Will APD be a beneficiary of Albuquerque tax hike? | KOB 4

Will APD be a beneficiary of Albuquerque tax hike?

Kassi Nelson
March 06, 2018 10:19 PM

ALBUQUERQUE, N.M. – Soon, Albuquerque businesses will be hit with a new tax – one city councilors call crucial to keeping our streets safe.


They passed the proposal 8-1 Monday night to raise the gross receipt tax by three-eighths of a percentage point, with the extra money set to go to public safety.

The vote passed days after Albuquerque Police Chief Mike Geier laid out his plan to hire 400 new officers over the next four years, and he cited this tax as a way to pay for it.

But according to the city’s budget, APD isn’t the only entity that makes up public safety. The Animal Welfare Department, Civilian Police Oversight Agency, Fire Department, Family Community Service, and Technology and Innovation also fall under that broad umbrella.

MORE: Mayor Keller reacts to City Council passing tax increase

But Shaun Willoughby, president of the Albuquerque Police Officers Association, said he’s confident hiring more officers will be a top priority.

“If we see that it’s not going to staffing, that it’s not going to public safety, if we identify that we got duped in this process, we’ll be the first ones to tell the public,” he said.
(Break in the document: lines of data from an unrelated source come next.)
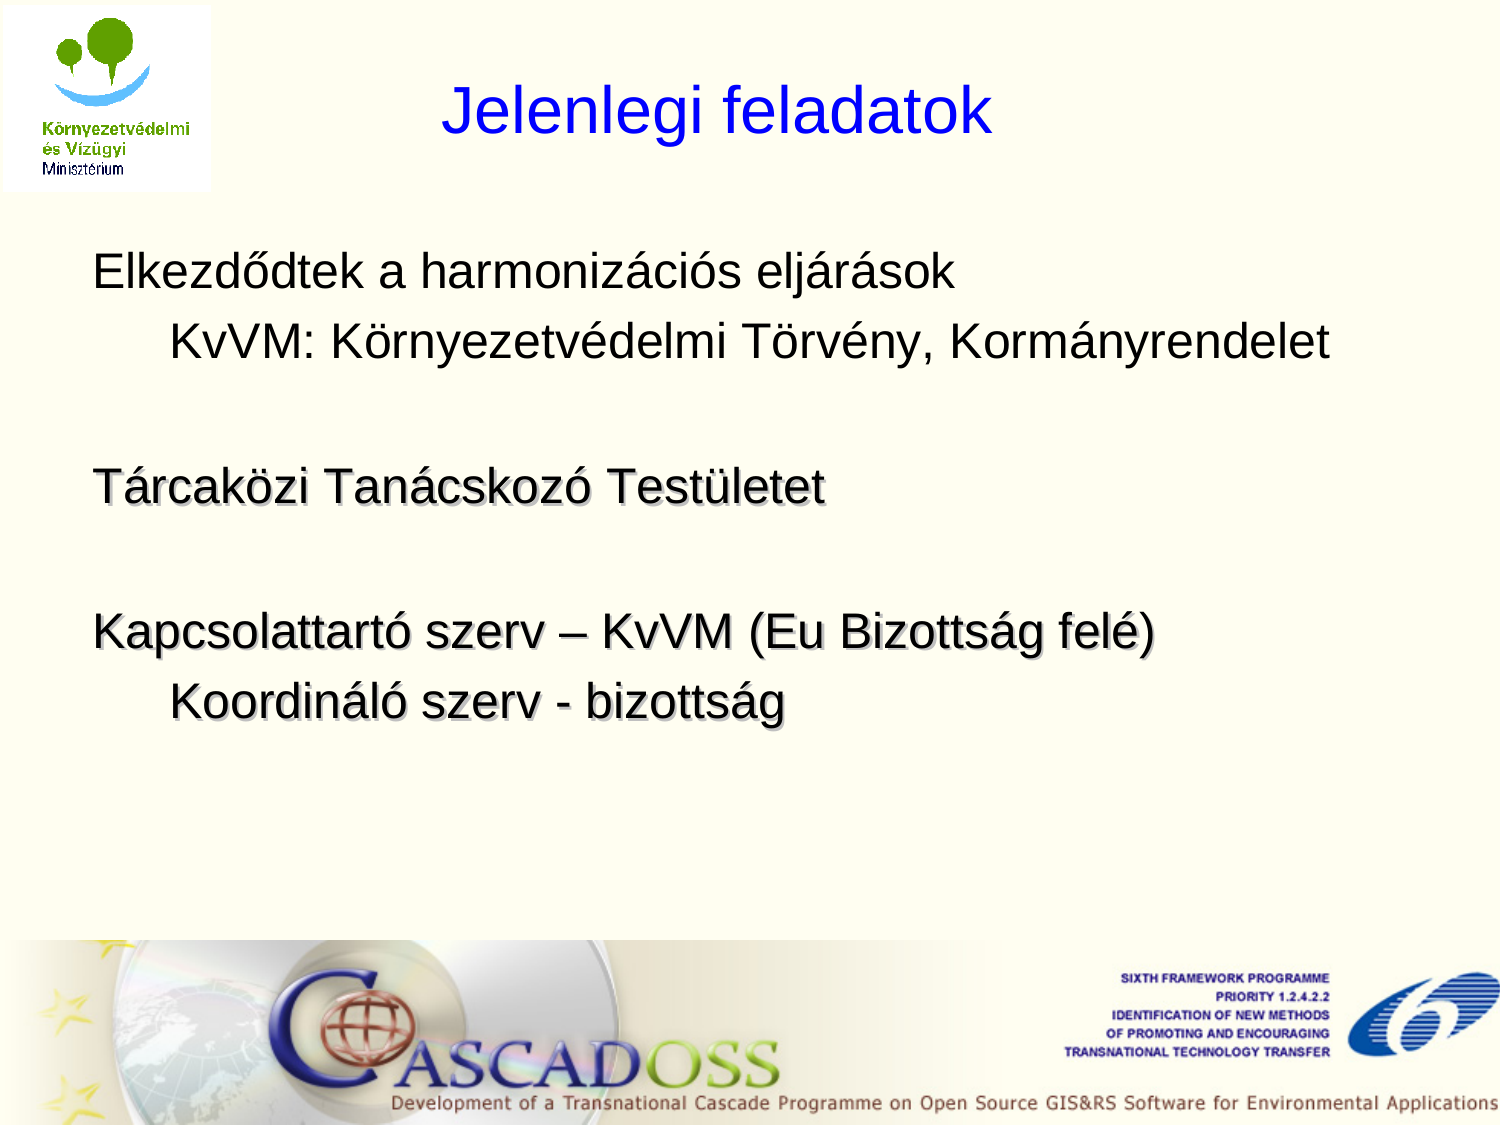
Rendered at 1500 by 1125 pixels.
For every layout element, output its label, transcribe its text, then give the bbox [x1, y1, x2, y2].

picture [0, 940, 1500, 1125]
list Elkezdődtek a harmonizációs eljárások KvVM: Környezetvédelmi Törvény, Kormányrendelet Tárcaközi Tanácskozó Testületet Kapcsolattartó szerv – KvVM (Eu Bizottság felé) Koordináló szerv - bizottság [75, 243, 1425, 941]
picture [3, 5, 211, 192]
text_box Jelenlegi feladatok [341, 72, 1093, 148]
How much money will actually be allocated to APD remains to be seen. While passing the tax is a major move, city councilors also deferred an ordinance that would require the mayor to make his first priority fully staffing the Albuquerque Police Department and require an independent recruiting competitiveness study immediately.

However, Willoughby said that move isn't necessary.

“I don’t think we need a study to state what the obvious is, right? You can do a Google search and understand that the Albuquerque Police Department is not competitive,” he said.

Councilors voted to require a minimum of 60 percent of the new tax to go to public safety. The rest of the money will go to the general fund.

“I'm encouraged that everybody's speaking the same language," Willoughby said. "For the first time, they're being honest with the community about the state of the police department."